Com projeto na casa dos R$ 4,5 bilhões no Espírito Santo no campo de Wahoo, que envolve a perfuração de poços e conexão com a FPSO de Frade, a Prio, maior petroleira independente do país, ainda aguarda liberação do Instituto Brasileiro do Meio Ambiente (Ibama) para retirar o primeiro óleo.
Segundo a empresa, o projeto já movimenta cerca de R$ 800 milhões na cadeia de suprimentos regional, e, ao longo de sua produção, o campo deve chegar a produzir até 40 mil barris de óleo por dia, gerando mais de R$ 3 bilhões de royalties para o Espírito Santo e a União.
A empresa – que completa 10 anos no mercado em 2025 e é especializada em campos maduros – produz 100 mil barris por dia nos ativos na Bacia de Campos e vai estrear suas operações no Estado.
No início de 2024, a previsão era retirar o primeiro óleo entre julho e setembro, meta agora que ficou para 2025. A empresa ainda aguarda as licenças para perfurações do Ibama, que sofreu atrasos principalmente por conta da paralisação dos servidores, ocorrida entre junho e julho do ano passado.
Com projeto bilionário no ES, petroleira aguarda Ibama para retirar 1º óleo
Após o fim da greve dos servidores do Ibama, a Prio recebeu parecer técnico do órgão ambiental aprovando a revisão do Rima (Relatório de Impacto Ambiental) do sistema de desenvolvimento da produção de Wahoo. Mas, para iniciar de fato o projeto, ainda faltam as licenças para perfuração de poços e produção.
O cronograma da petroleira é fazer a primeira retirada de petróleo oito meses após receber o aval final do órgão ambiental. Mesmo assim, outros equipamentos para a operação que obtiveram sinal verde já estão sendo instalados.
"Enquanto isso, a empresa segue com os preparativos no FPSO de Frade, garantindo a adequação da infraestrutura para receber a nova produção, além de garantir a segurança dos equipamentos já mobilizados, produzidos e essenciais para a operação", informou a Prio.
Um exemplo disso é o tie-back, que é uma tecnologia desenvolvida pela empresa para interligar operações de campos próximos por meio de dutos submarinos.
O óleo retirado em Wahoo será levado por duto até o FPSO Valente/Frade, localizado a uma distância de 35 quilômetros. A unidade autônoma de produção de petróleo opera atualmente 55 mil barris ao dia e vai escoar também a produção desse campo.
Etapas no Ibama
Segundo o Ibama, o próximo passo no processo de licenciamento de produção é a publicação do edital de abertura de prazo para solicitação de audiências públicas. Também está em curso a análise das revisões apresentas para o Estudo de Impacto Ambiental (EIA).

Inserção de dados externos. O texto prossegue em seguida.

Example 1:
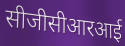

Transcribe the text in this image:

सीजीसीआरआई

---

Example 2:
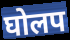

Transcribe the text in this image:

घोलप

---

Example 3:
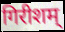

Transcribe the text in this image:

गिरीशम्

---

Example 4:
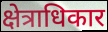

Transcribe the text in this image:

क्षेत्राधिकार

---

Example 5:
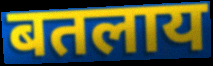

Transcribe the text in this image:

बतलाय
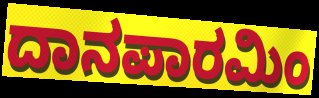
ದಾನಪಾರಮಿಂ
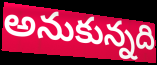
అనుకున్నది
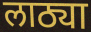
लाठ्या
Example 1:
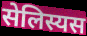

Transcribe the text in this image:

सेलिस्यस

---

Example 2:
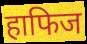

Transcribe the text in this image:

हाफिज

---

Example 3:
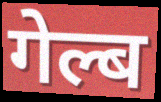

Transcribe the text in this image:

गेल्ब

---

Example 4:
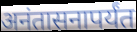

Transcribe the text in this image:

अनंतासनापर्यंत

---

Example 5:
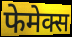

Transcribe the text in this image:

फेमेक्स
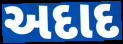
અદાદ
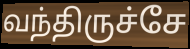
வந்திருச்சே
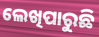
ଲେଖିପାରୁଛି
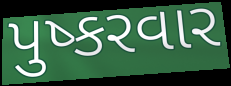
પુષ્કરવાર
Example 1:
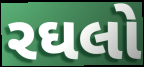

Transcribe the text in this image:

રઘલો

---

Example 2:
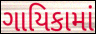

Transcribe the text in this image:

ગાયિકામાં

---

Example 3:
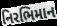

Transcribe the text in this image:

નિરભિમાન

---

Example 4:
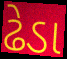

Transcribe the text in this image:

ઢેડા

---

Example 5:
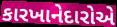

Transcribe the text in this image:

કારખાનેદારોએ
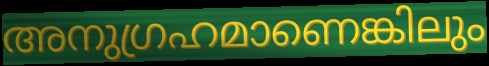
അനുഗ്രഹമാണെങ്കിലും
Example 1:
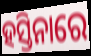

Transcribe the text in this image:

ହସ୍ତିନାରେ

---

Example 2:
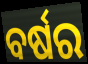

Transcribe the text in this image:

ବର୍ଷର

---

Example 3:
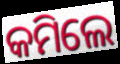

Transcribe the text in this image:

କମିଲେ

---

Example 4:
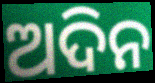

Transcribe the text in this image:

ଅଦିନ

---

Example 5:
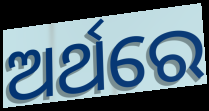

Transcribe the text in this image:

ଅର୍ଥରେ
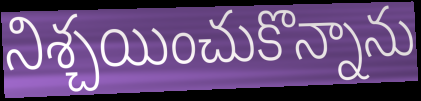
నిశ్చయించుకొన్నాను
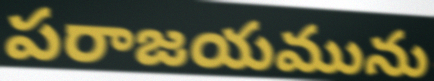
పరాజయమును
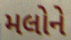
મલોને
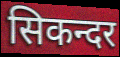
सिकन्दर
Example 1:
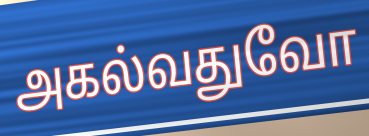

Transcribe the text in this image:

அகல்வதுவோ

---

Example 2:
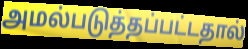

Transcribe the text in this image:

அமல்படுத்தப்பட்டதால்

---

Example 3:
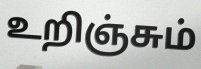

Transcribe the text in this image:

உறிஞ்சும்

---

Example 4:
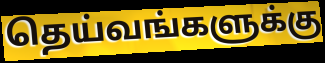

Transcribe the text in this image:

தெய்வங்களுக்கு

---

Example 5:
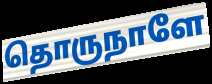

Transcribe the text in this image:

தொருநாளே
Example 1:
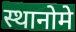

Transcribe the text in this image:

स्थानोमे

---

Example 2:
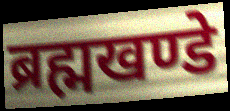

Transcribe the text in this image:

ब्रह्मखण्डे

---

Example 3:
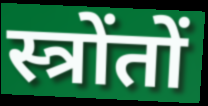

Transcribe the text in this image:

स्त्रोंतों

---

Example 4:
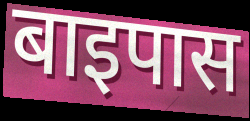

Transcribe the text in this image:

बाइपास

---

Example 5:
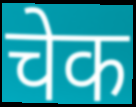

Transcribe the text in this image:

चेक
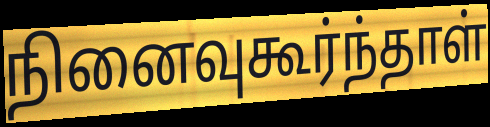
நினைவுகூர்ந்தாள்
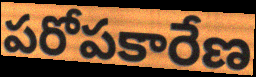
పరోపకారేణ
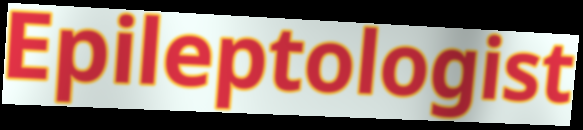
Epileptologist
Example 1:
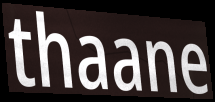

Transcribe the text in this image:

thaane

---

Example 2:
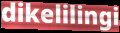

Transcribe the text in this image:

dikelilingi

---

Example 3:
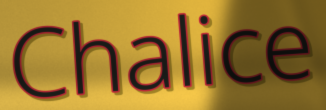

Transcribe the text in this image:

Chalice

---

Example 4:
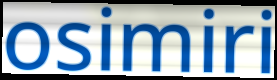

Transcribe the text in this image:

osimiri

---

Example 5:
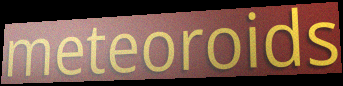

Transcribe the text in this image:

meteoroids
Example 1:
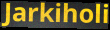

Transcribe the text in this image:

Jarkiholi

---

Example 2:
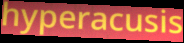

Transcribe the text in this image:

hyperacusis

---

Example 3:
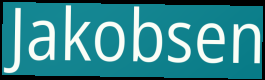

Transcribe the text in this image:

Jakobsen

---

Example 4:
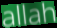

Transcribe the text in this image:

allah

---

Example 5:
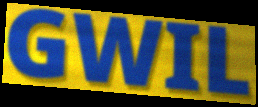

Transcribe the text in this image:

GWIL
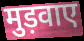
मुड़वाए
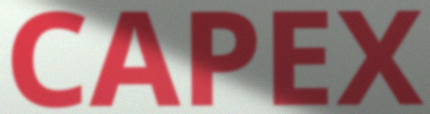
CAPEX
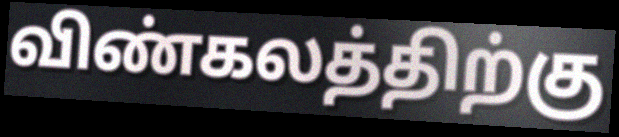
விண்கலத்திற்கு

"Para a atividade de perfuração marítima no campo de Wahoo, seguem em análise as complementações apresentadas pela operadora no âmbito do requerimento de Licença de Operação. O prazo de análise final depende da adequação das informações apresentadas pela empresa, mas todo o material protocolado já encontra-se em avaliação pela equipe técnica do Ibama", informa o órgão.
A tecnologia
Uma maquete para mostrar como funciona a tecnologia foi exposta no estande da empresa durante o Mec Show, realizado no Pavilhão de Carapina, no início de agosto.
“Uma das vantagens do tie-back é a redução das emissões de carbono, porque não é necessário ter um navio ou plataforma fixa instalada emitindo e consumindo combustível. O tie-back também foi a solução encontrada para viabilizar a exploração na acumulação marginal, com eficiência operacional para continuar sendo rentável. Se tivesse que colocar a plataforma em operação, talvez não ficasse de pé”, afirma Francisco Bulhões, head de Relações Institucionais da Prio.
Após o início das operações no Estado, a previsão da empresa é replicar o modelo em futuros investimentos.
Sobre a questão do Ibama, o representante da Prio explica que a empresa tem trabalhado no período da operação padrão para esclarecer todas as questões técnicas para que a licença saia o mais rápido possível.
E a empresa já tem preparado a operação para quando a perfuração for permitida, inclusive com a construção do tie-back.
Procurado para comentar a situação, o Ibama informou que está conduzindo dois processos de licenciamento para o projeto Wahoo da Prio, localizado no Espírito Santo. Um dos processos refere-se à perfuração de novos poços e o outro à produção. Ambos estão atualmente em análise pela área técnica.